Reports

25 February 2017 -

Report: DHS Research Travel Grant by Freya Gowrley

Thanks to a 2016 Research Travel Grant from the Design History Society (DHS), I was able to conduct crucial primary research for the completion of my monograph, provisionally titled From House to Home: Gender, Identity & Emotion in British Interior Design, 1750-1840. This will be the first study to focus on the complex relationship between emotion, identity, and the material culture of the home during this period, exploring how the decoration of domestic space allowed contemporaries to express themselves, to show affection to their loved ones, and to construct the homes in which they lived.

Specifically, a DHS Research Travel Grant enabled me to conduct research for three of the book's chapters, which examine descriptions of interior design in the travel writing of Caroline Lybbe Powys, reputation management and the interiors of John Wilkes's retirement cottage on the Isle of Wight, and Anne Seymour Damer's inheritance of Horace Walpole's Gothic revival home, Strawberry Hill, in turn.

At the British Library, I consulted the papers, journals, and correspondence of Caroline Lybbe Powys, Anne Seymour Damer, and John Wilkes, whilst at the Royal College of Surgeons and the Wellcome Library I viewed the correspondence of Mary Berry, a close friend of Damer and Walpole.
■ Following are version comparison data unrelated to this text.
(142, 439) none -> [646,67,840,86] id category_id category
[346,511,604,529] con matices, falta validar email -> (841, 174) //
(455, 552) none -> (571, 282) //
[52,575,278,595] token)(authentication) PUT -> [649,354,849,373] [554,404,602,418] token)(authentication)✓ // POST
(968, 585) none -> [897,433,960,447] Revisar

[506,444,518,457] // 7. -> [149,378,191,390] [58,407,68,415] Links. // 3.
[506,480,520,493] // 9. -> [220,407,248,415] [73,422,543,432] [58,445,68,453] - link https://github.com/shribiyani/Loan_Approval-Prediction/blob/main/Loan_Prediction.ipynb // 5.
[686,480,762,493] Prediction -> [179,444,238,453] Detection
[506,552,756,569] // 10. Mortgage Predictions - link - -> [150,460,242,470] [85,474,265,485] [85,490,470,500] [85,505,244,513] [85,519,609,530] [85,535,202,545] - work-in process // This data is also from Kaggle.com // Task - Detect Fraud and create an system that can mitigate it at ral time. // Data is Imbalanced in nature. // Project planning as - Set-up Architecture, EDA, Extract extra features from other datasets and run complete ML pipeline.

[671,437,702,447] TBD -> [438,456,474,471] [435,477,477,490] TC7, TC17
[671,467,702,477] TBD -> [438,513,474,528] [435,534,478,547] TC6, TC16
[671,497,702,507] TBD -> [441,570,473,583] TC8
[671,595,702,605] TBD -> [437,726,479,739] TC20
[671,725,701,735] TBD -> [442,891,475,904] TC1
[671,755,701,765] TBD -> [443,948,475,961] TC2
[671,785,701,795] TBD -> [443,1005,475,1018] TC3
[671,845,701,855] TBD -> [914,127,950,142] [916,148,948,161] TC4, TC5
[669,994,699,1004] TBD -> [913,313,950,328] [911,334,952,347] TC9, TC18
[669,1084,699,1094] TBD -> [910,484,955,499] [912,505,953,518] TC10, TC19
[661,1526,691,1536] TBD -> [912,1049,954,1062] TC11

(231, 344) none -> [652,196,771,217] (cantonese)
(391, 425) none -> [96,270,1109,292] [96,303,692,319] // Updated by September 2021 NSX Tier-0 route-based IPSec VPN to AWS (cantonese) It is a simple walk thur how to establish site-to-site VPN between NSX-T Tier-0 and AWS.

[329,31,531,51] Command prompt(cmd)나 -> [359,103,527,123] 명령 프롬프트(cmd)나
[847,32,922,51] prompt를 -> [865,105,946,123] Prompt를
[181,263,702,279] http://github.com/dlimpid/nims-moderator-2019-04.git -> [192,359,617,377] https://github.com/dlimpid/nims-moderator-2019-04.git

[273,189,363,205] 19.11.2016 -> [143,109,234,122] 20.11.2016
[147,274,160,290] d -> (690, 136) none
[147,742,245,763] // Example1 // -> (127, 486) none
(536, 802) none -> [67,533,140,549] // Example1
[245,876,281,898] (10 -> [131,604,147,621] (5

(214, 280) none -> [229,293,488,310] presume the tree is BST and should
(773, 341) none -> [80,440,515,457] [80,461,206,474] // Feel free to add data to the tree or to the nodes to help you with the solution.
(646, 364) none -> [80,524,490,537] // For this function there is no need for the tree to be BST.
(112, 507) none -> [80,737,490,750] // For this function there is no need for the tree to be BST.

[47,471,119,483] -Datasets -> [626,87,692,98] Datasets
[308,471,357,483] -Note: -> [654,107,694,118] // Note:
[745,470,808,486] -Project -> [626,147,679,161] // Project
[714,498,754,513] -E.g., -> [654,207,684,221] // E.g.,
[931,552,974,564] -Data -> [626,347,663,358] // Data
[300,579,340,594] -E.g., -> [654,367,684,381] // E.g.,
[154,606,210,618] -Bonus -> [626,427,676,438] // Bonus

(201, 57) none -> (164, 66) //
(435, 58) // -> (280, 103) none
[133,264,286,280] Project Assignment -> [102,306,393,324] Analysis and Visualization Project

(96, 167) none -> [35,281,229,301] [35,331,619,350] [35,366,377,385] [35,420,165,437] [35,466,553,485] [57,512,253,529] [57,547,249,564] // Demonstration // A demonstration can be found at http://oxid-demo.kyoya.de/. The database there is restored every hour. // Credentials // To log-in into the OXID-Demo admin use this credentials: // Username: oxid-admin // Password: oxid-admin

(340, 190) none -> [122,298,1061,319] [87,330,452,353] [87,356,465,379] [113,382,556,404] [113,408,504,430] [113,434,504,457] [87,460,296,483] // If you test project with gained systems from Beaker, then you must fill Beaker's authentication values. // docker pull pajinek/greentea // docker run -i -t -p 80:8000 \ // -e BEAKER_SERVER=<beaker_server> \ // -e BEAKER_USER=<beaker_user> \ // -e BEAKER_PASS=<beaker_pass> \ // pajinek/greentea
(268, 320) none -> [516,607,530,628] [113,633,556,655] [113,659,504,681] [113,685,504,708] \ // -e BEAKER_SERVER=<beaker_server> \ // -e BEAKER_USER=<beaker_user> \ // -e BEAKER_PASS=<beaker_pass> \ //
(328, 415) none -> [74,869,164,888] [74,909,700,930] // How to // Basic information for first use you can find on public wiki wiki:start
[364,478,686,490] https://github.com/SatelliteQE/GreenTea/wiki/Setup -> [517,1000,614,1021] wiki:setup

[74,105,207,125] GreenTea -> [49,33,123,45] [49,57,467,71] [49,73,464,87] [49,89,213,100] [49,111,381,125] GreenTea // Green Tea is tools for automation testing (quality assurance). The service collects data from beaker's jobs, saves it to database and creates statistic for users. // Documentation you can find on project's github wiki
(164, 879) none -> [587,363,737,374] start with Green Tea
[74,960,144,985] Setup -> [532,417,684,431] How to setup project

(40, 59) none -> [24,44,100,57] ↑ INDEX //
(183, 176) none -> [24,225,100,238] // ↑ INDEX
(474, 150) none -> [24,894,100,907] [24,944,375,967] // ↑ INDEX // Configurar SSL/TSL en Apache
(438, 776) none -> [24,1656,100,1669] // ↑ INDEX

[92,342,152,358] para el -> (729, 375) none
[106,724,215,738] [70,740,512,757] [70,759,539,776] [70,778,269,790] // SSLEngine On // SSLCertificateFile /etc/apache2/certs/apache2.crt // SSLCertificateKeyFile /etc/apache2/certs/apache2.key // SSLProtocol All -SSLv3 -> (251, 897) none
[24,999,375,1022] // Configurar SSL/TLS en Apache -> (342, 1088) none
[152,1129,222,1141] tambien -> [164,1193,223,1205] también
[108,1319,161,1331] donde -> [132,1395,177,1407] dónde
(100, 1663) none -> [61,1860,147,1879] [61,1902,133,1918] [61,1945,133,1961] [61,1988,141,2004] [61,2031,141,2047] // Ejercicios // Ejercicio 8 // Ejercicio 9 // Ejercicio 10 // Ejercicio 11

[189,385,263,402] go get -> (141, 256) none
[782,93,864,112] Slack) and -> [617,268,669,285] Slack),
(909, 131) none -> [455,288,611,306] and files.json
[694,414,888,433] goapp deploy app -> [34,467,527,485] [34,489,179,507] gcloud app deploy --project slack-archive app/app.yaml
I discovered many exciting finds in archives, including a number of previously unknown portraits, as well as a recipe for shellwork cement shared between friends, highlighting the collaborative nature of such craft practices. I also read many letters describing key elements of the interiors of Walpole and Damer's homes, which I will continue to think about during my forthcoming research trip to Yale's Lewis Walpole Library, where I'll also be investigating the relationship between the two figures.

The grant also allowed me to visit Strawberry Hill itself, which has been the subject of a sensitive restoration and was reopened to the public in 2010. Being able to walk through the spaces so lovingly described by its owners and viewers was immensely important and evocative, particularly for a project concerned with issues of emotion and experience. The visit also revealed that despite the importance of Damer and Walpole's relationship, the narratives of queer inheritance and ownership that are at the heart of my book chapter are entirely absent from Strawberry Hill's current public presentation.

I'm excited to utilise this archival research in my forthcoming monograph, and would like to thank the Design History Society, the British Library, the Royal College of Surgeons and the Wellcome Library for making this research possible.